[[ SUPPLIED MATERIAL open ]]
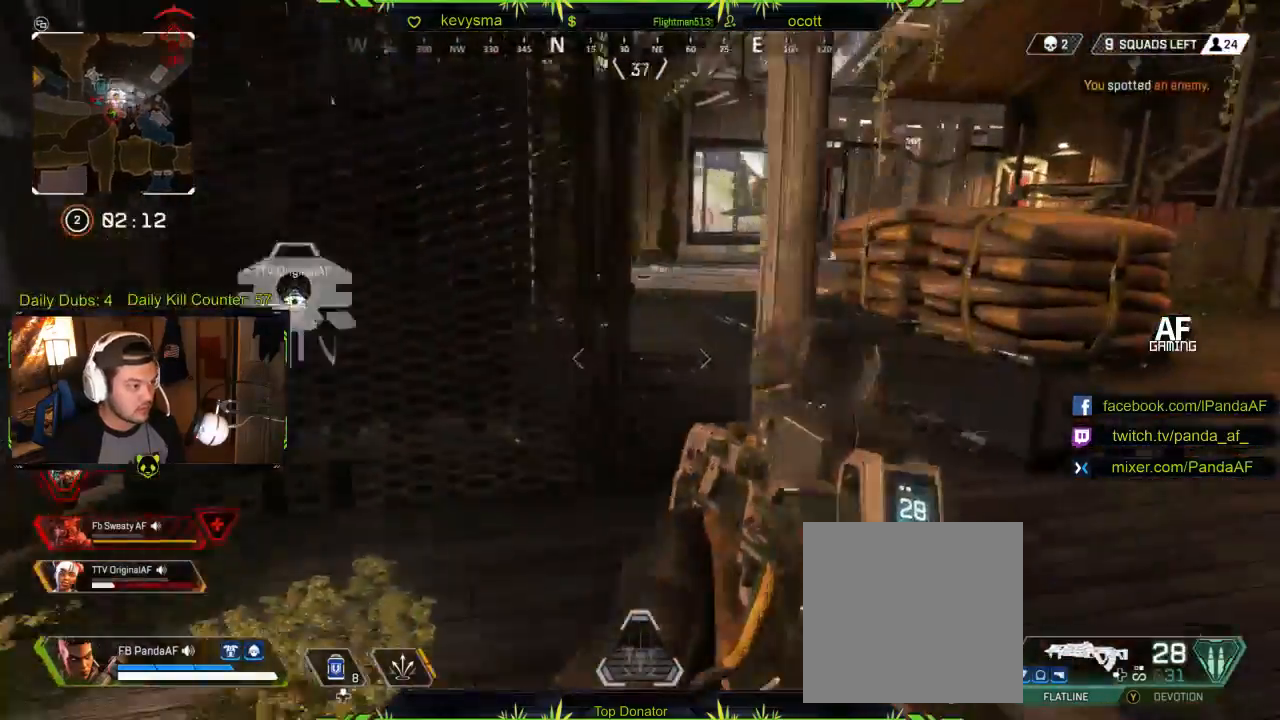
{"buttons": ["L3"], "left_stick": "up-right", "right_stick": "center", "events": [[33, "left_stick", "up-right"], [50, "right_stick", "up"], [100, "right_stick", "left"], [300, "right_stick", "center"], [467, "L3", "down"]]}
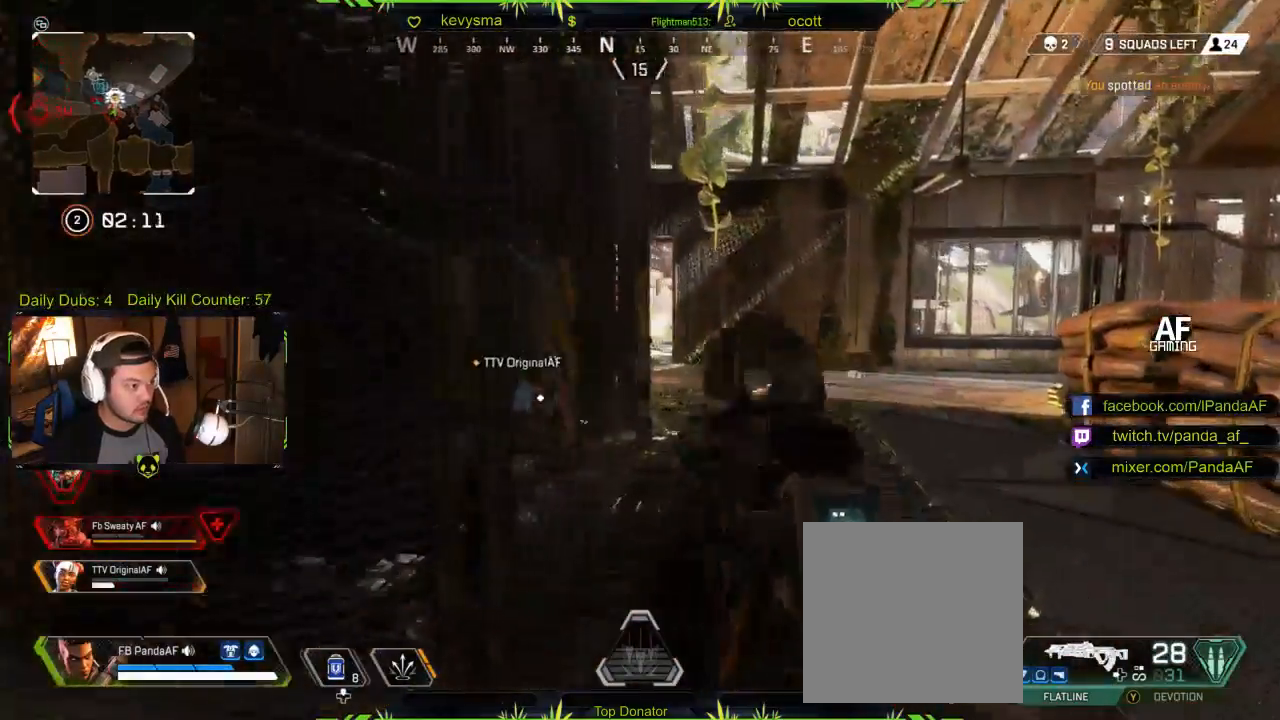
{"buttons": [], "left_stick": "up", "right_stick": "left", "events": [[133, "L3", "up"], [300, "L1", "down"], [317, "left_stick", "up"], [317, "right_stick", "left"], [467, "L1", "up"]]}
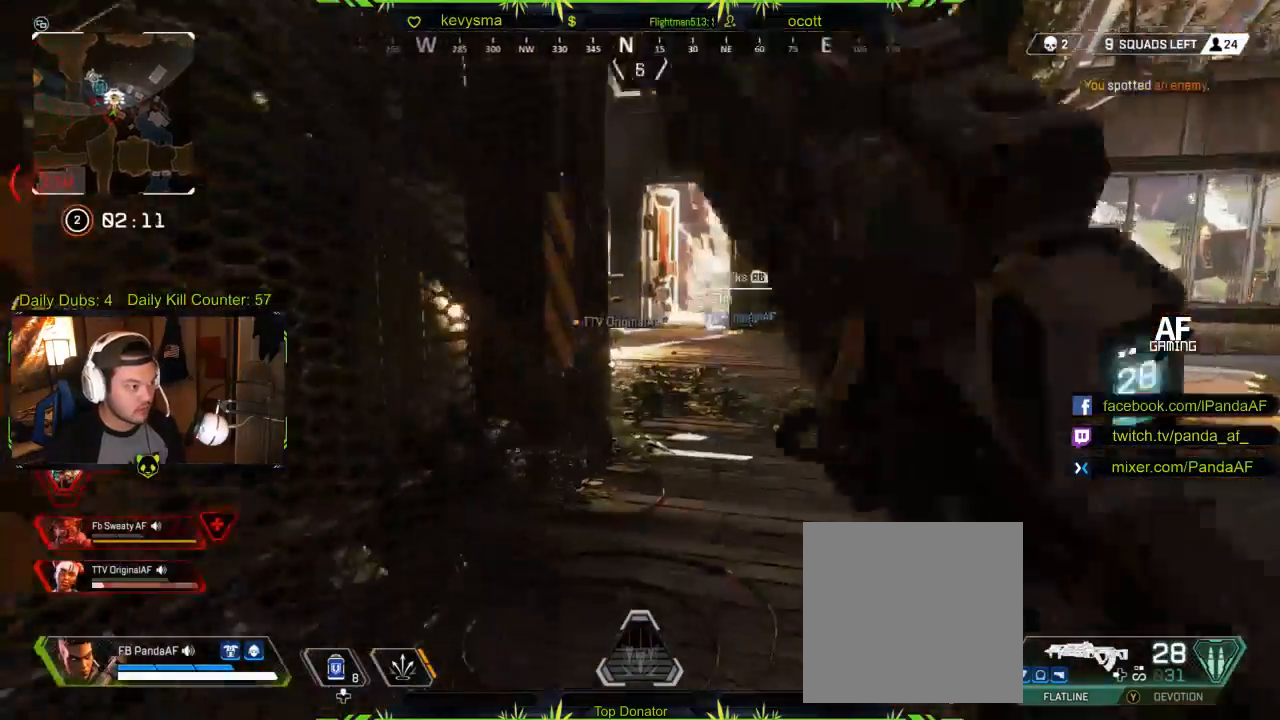
{"buttons": [], "left_stick": "up-right", "right_stick": "left", "events": [[17, "left_stick", "up-right"], [67, "right_stick", "center"], [317, "right_stick", "left"]]}
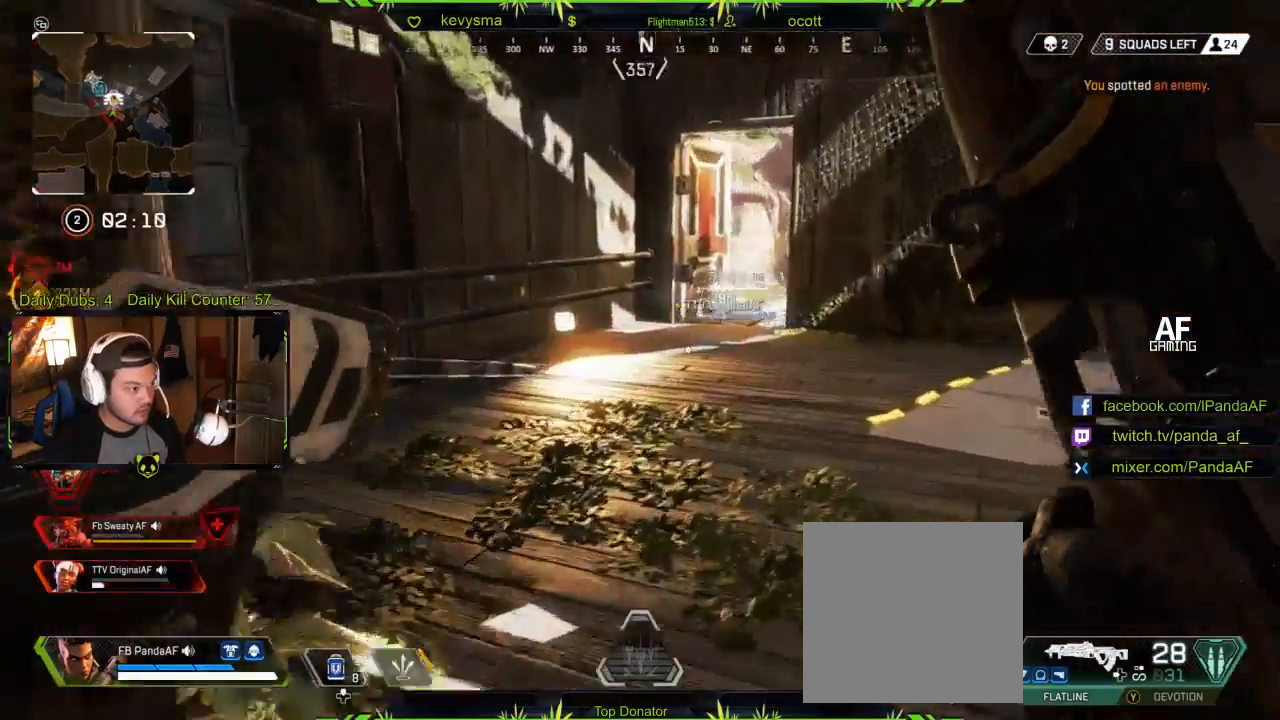
{"buttons": [], "left_stick": "right", "right_stick": "center", "events": [[350, "left_stick", "right"], [467, "right_stick", "center"]]}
[[ SUPPLIED MATERIAL closed ]]
### WHAT THE EXERCISE ASKS
Print the full listing exactly, dropping the pictures.

### RESPONSE BELOW
{"buttons": ["L3"], "left_stick": "up-right", "right_stick": "center", "events": [[33, "left_stick", "up-right"], [50, "right_stick", "up"], [100, "right_stick", "left"], [300, "right_stick", "center"], [467, "L3", "down"]]}
{"buttons": [], "left_stick": "up", "right_stick": "left", "events": [[133, "L3", "up"], [300, "L1", "down"], [317, "left_stick", "up"], [317, "right_stick", "left"], [467, "L1", "up"]]}
{"buttons": [], "left_stick": "up-right", "right_stick": "left", "events": [[17, "left_stick", "up-right"], [67, "right_stick", "center"], [317, "right_stick", "left"]]}
{"buttons": [], "left_stick": "right", "right_stick": "center", "events": [[350, "left_stick", "right"], [467, "right_stick", "center"]]}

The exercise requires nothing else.